**Requirement:** Rewrite the lines of the material below as a numbered list, leaving out blank lines. Start with the line that contains "State-Changed-From-To: open->feedback" and go on through the line that contains "It's now in netbsd-5 as well.", including both of those lines and nothing outside them.

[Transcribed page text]
##########
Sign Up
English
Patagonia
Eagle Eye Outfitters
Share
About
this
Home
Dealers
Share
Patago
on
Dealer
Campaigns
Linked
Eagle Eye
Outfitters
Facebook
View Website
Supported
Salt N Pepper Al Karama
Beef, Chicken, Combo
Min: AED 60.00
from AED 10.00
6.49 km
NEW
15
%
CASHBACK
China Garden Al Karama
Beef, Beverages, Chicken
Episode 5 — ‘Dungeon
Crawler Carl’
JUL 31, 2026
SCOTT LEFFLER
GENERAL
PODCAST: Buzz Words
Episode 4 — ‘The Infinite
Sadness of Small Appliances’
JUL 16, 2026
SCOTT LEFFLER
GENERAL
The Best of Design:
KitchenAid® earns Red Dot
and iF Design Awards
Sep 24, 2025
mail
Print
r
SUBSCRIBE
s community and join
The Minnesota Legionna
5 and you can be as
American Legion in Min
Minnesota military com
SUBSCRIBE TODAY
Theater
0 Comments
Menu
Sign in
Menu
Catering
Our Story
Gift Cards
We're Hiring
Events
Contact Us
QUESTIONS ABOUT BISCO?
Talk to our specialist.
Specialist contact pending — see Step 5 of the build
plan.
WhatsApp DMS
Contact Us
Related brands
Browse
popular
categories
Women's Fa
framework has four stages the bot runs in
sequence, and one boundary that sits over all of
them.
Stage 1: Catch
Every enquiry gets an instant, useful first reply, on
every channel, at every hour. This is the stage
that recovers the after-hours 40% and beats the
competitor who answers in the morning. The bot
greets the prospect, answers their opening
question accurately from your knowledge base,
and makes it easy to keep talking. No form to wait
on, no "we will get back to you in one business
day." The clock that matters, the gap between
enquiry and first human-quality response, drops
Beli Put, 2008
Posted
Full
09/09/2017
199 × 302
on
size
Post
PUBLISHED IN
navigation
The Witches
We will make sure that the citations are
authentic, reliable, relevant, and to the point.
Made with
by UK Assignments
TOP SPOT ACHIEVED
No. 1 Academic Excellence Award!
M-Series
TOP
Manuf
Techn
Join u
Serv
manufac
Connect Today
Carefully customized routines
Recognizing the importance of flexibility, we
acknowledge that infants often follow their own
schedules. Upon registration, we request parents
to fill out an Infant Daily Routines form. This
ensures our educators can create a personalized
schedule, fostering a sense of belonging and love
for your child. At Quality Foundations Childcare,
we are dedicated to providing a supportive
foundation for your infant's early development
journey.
##########
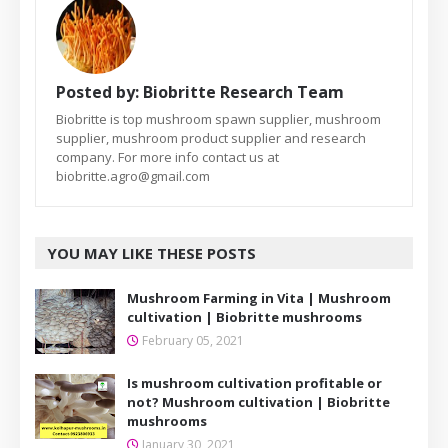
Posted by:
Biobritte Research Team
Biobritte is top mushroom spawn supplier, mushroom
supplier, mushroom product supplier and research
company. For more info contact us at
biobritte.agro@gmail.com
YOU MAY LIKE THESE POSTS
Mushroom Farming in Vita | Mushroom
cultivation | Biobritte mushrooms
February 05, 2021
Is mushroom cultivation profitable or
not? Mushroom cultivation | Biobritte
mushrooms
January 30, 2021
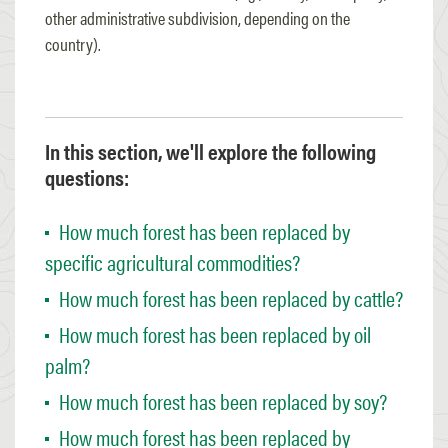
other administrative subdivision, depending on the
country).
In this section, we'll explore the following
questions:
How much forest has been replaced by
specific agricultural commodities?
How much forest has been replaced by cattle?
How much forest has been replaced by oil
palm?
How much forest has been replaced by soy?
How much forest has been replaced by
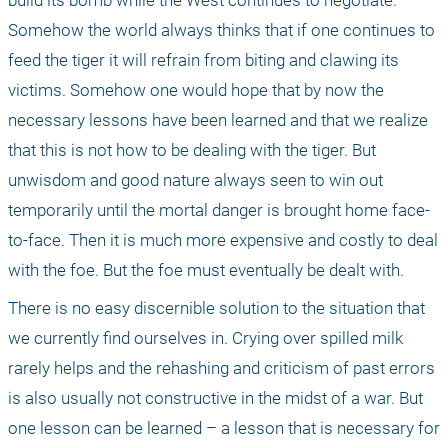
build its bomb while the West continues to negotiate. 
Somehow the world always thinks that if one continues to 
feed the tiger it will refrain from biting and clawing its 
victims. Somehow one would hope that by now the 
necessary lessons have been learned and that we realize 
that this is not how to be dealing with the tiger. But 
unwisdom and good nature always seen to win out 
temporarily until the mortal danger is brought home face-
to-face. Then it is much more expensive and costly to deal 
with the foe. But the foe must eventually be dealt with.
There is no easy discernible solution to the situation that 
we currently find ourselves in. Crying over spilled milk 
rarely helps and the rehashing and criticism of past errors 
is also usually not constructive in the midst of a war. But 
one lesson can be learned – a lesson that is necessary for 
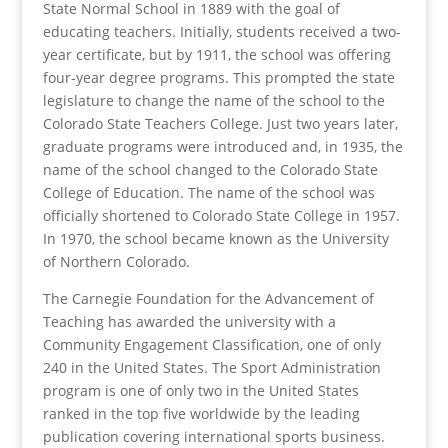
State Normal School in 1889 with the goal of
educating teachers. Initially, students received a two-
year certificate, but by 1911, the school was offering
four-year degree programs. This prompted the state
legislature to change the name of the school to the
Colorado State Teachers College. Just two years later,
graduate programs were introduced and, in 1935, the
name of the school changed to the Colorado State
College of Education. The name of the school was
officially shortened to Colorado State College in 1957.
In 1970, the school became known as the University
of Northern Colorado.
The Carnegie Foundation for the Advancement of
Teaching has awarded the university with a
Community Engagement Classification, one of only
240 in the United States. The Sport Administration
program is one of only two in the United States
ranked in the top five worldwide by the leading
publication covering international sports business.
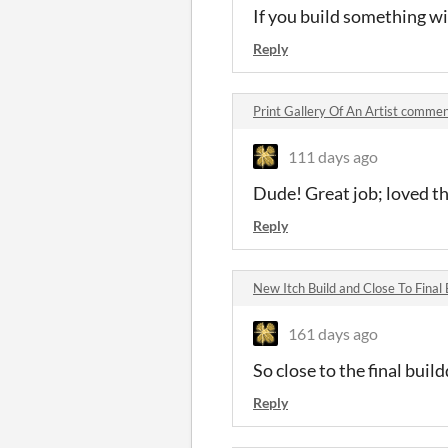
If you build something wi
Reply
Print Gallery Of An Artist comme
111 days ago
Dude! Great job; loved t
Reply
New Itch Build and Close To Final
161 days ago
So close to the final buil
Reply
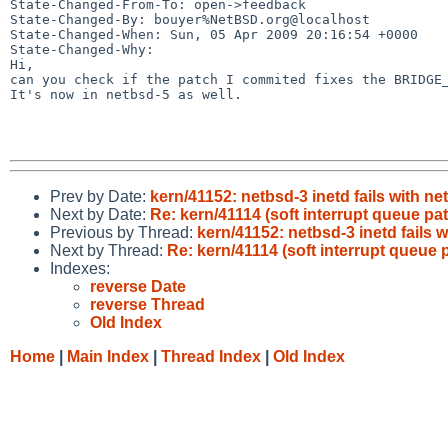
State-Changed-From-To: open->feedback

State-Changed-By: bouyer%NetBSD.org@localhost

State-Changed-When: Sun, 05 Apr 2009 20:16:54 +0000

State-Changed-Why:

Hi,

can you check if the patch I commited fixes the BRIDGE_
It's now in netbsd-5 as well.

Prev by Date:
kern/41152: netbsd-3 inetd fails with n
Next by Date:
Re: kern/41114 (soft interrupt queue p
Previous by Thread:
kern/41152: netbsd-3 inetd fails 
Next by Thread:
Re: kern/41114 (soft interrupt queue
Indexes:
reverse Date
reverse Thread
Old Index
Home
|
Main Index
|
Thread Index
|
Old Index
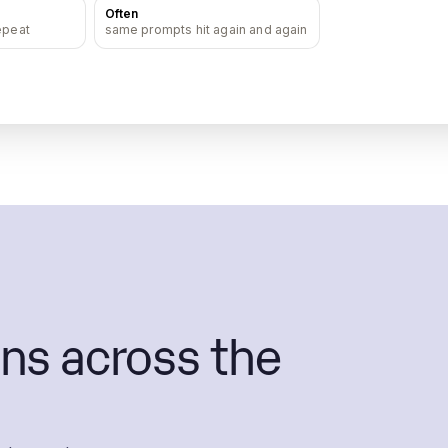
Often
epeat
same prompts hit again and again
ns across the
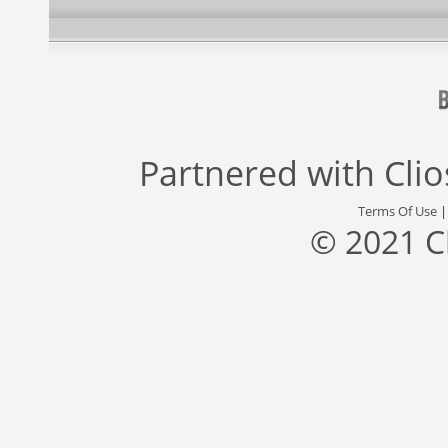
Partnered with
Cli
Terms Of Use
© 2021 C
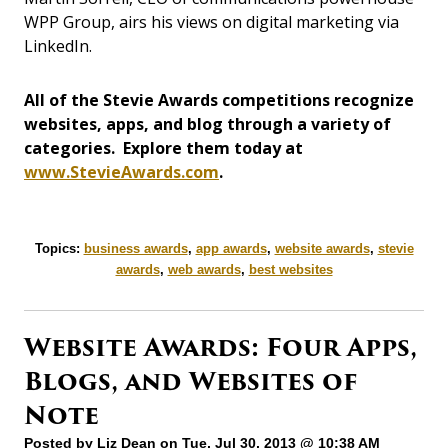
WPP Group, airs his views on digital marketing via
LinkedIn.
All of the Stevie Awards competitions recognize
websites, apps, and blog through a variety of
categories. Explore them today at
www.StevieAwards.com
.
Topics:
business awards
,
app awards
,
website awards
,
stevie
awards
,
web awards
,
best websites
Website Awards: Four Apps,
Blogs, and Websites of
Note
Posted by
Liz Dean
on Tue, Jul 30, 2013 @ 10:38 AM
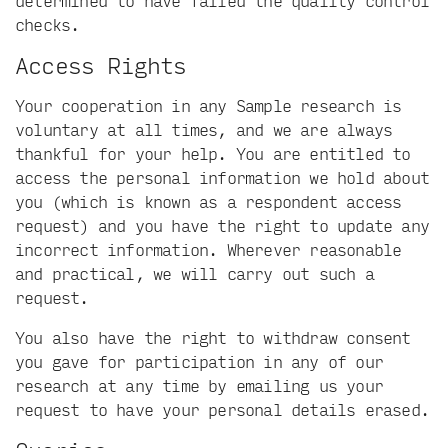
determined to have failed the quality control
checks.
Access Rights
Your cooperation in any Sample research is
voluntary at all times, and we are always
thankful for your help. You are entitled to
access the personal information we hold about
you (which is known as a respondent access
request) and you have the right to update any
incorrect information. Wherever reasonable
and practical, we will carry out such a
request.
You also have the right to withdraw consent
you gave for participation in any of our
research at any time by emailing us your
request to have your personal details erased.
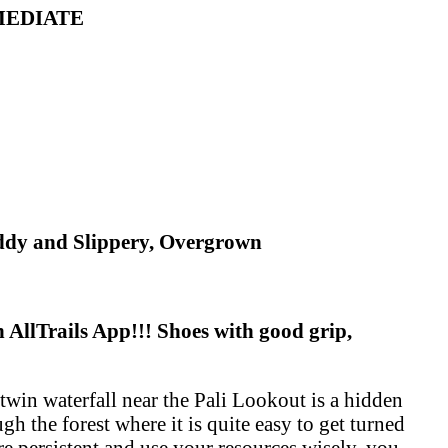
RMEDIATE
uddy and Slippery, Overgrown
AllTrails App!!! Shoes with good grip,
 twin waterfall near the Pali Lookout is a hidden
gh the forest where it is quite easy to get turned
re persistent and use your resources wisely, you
##########
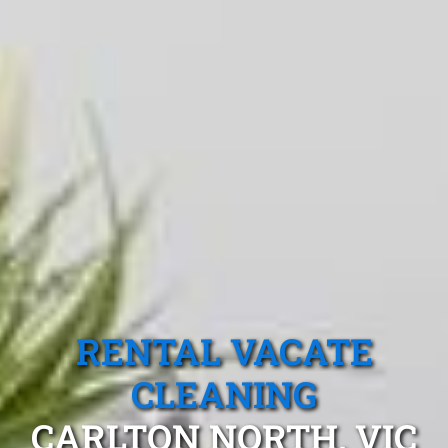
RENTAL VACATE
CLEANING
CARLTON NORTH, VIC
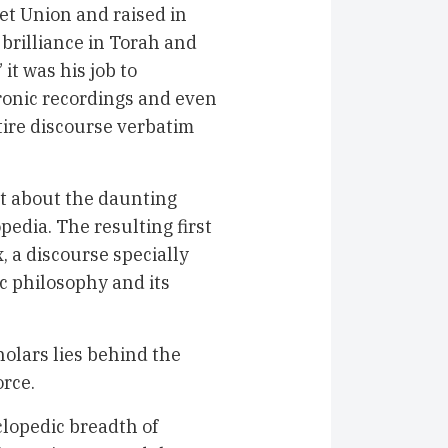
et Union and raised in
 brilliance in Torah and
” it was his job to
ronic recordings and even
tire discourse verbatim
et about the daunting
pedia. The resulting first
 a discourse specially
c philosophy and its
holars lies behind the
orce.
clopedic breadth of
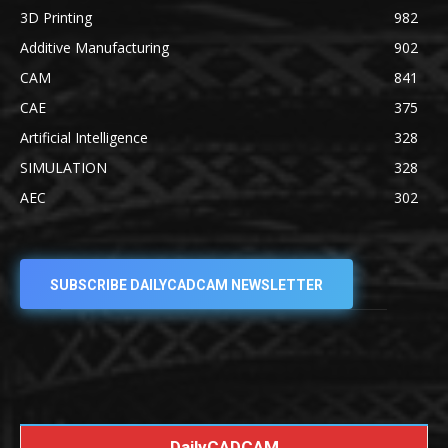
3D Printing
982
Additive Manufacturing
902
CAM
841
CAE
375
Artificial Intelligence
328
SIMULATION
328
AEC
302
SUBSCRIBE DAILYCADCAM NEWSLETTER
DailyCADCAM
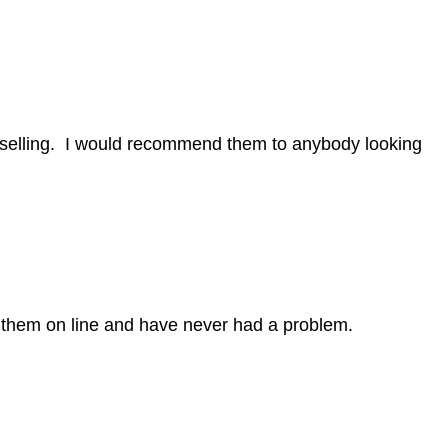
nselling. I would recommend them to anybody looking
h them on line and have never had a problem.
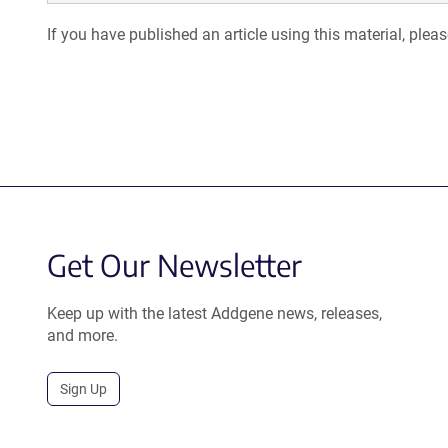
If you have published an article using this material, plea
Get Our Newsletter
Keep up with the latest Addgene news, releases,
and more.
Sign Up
##########
**Your response:**
1. State-Changed-From-To: open->feedback
2. State-Changed-By: bouyer%NetBSD.org@localhost
3. State-Changed-When: Sun, 05 Apr 2009 20:16:54 +0000
4. State-Changed-Why:
5. Hi,
6. can you check if the patch I commited fixes the BRIDGE_
7. It's now in netbsd-5 as well.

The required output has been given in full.